### Dataset entries
--
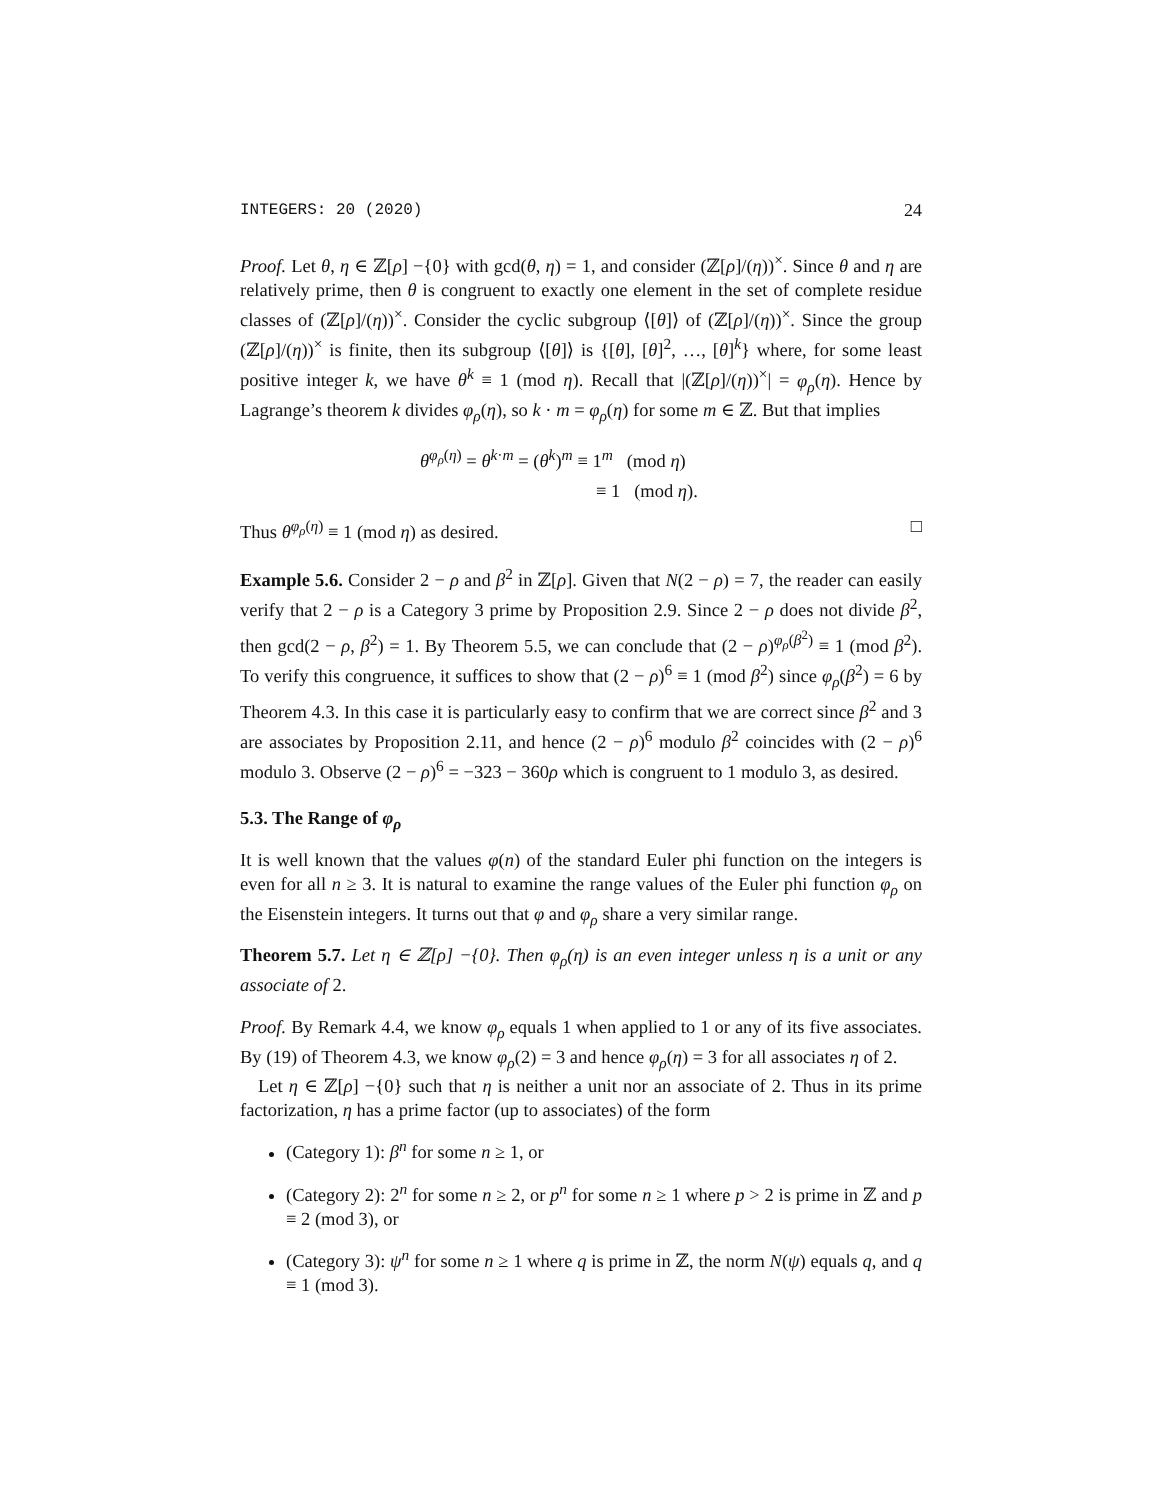INTEGERS: 20 (2020) 24
Proof. Let θ, η ∈ ℤ[ρ] −{0} with gcd(θ, η) = 1, and consider (ℤ[ρ]/(η))<sup>×</sup>. Since θ and η are relatively prime, then θ is congruent to exactly one element in the set of complete residue classes of (ℤ[ρ]/(η))<sup>×</sup>. Consider the cyclic subgroup ⟨[θ]⟩ of (ℤ[ρ]/(η))<sup>×</sup>. Since the group (ℤ[ρ]/(η))<sup>×</sup> is finite, then its subgroup ⟨[θ]⟩ is {[θ], [θ]<sup>2</sup>, …, [θ]<sup>k</sup>} where, for some least positive integer k, we have θ<sup>k</sup> ≡ 1 (mod η). Recall that |(ℤ[ρ]/(η))<sup>×</sup>| = φ<sub>ρ</sub>(η). Hence by Lagrange’s theorem k divides φ<sub>ρ</sub>(η), so k · m = φ<sub>ρ</sub>(η) for some m ∈ ℤ. But that implies
θ<sup>φ<sub>ρ</sub>(η)</sup> = θ<sup>k·m</sup> = (θ<sup>k</sup>)<sup>m</sup> ≡ 1<sup>m</sup> (mod η)
≡ 1 (mod η).
Thus θ<sup>φ<sub>ρ</sub>(η)</sup> ≡ 1 (mod η) as desired. □
Example 5.6. Consider 2 − ρ and β<sup>2</sup> in ℤ[ρ]. Given that N(2 − ρ) = 7, the reader can easily verify that 2 − ρ is a Category 3 prime by Proposition 2.9. Since 2 − ρ does not divide β<sup>2</sup>, then gcd(2 − ρ, β<sup>2</sup>) = 1. By Theorem 5.5, we can conclude that (2 − ρ)<sup>φ<sub>ρ</sub>(β<sup>2</sup>)</sup> ≡ 1 (mod β<sup>2</sup>). To verify this congruence, it suffices to show that (2 − ρ)<sup>6</sup> ≡ 1 (mod β<sup>2</sup>) since φ<sub>ρ</sub>(β<sup>2</sup>) = 6 by Theorem 4.3. In this case it is particularly easy to confirm that we are correct since β<sup>2</sup> and 3 are associates by Proposition 2.11, and hence (2 − ρ)<sup>6</sup> modulo β<sup>2</sup> coincides with (2 − ρ)<sup>6</sup> modulo 3. Observe (2 − ρ)<sup>6</sup> = −323 − 360ρ which is congruent to 1 modulo 3, as desired.
5.3. The Range of φ<sub>ρ</sub>
It is well known that the values φ(n) of the standard Euler phi function on the integers is even for all n ≥ 3. It is natural to examine the range values of the Euler phi function φ<sub>ρ</sub> on the Eisenstein integers. It turns out that φ and φ<sub>ρ</sub> share a very similar range.
Theorem 5.7. Let η ∈ ℤ[ρ] −{0}. Then φ<sub>ρ</sub>(η) is an even integer unless η is a unit or any associate of 2.
Proof. By Remark 4.4, we know φ<sub>ρ</sub> equals 1 when applied to 1 or any of its five associates. By (19) of Theorem 4.3, we know φ<sub>ρ</sub>(2) = 3 and hence φ<sub>ρ</sub>(η) = 3 for all associates η of 2.
Let η ∈ ℤ[ρ] −{0} such that η is neither a unit nor an associate of 2. Thus in its prime factorization, η has a prime factor (up to associates) of the form
(Category 1): β<sup>n</sup> for some n ≥ 1, or
(Category 2): 2<sup>n</sup> for some n ≥ 2, or p<sup>n</sup> for some n ≥ 1 where p > 2 is prime in ℤ and p ≡ 2 (mod 3), or
(Category 3): ψ<sup>n</sup> for some n ≥ 1 where q is prime in ℤ, the norm N(ψ) equals q, and q ≡ 1 (mod 3).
--
### WORK TO BE COMPLETED
The required reply is the count of lines in the entries above where the string "with" appears, and nothing more.

### RESPONSE TO THE EXERCISE
2